We suspect that the reviewer did not use the latest version of the package (maybe the Bioconductor release itself needs to be updated first). The reviewer could maybe uninstall the BgeeDB package and rerun the following steps:

source("https://bioconductor.org/biocLite.R")

biocLite("BgeeDB")

sessionInfo()

With a package version >= 2.6.2, the errors should disappear. The R, Bioconductor, and BgeeDB package version requirements are listed at the beginning of the "Methods" section.

If the problem persists, could the reviewer post the sessionInfo() results?

Of note, the “release” argument is used to specify a particular Bgee release, but this is independent of the package version.

---

I did manage to run an enrichment test for anatomical terms though with some tweaking

## Again an error message

bgee_topanat <- loadTopAnatData(species="Danio_rerio")

Error in loadTopAnatData(species = "Danio_rerio") :

Problem: the specified speciesId is not among the list of species in Bgee.

## This works though

myTopAnatData <- loadTopAnatData(species="7955")

####

Again, this should be solved by updating to the last BgeeDB version

---

The rest of the work-flow went smoothly and I was able to get a list of anatomical structures sorted by their p-value

[...]

It would be useful if the authors could include a feature that allows the TopAnat method to print the 41 genes which represent the paired limb/fin bud. At some point, the users might want to revisit their gene lists and tag their genes based on the different anatomical structures. Other tools that perform Enrichment tests, for example Enrichr, have this feature and this is extremely useful, in my opinion.

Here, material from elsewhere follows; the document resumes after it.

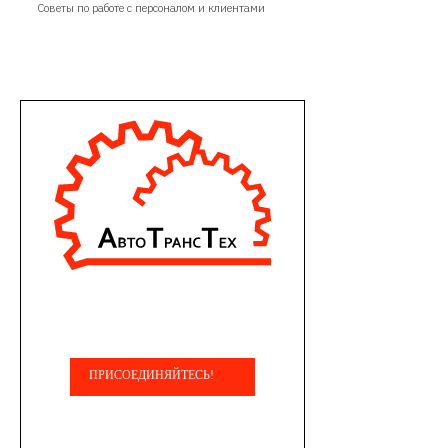
Советы по работе с персоналом и клиентами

This is a good point. It is possible to cross the geneList vector with the expression mapping present in the myTopAnatData object. Another approach is to use functions that are inherited from the topGO package. For the “paired limb/fin bud” term:

myTerm <- "UBERON:0004357"

termStat(myTopAnatObject, myTerm)

# 198 genes mapped to this term for Bgee 14.0 and Ensembl 84

genesInTerm(myTopAnatObject, myTerm)

# 48 significant genes mapped to this term for Bgee 14.0 and Ensembl 84

annotated <- genesInTerm(myTopAnatObject, myTerm)[["UBERON:0004357"]]

annotated[annotated %in% sigGenes(myTopAnatObject)]

We have added this example at the end of the "Anatomical expression enrichment analysis" section.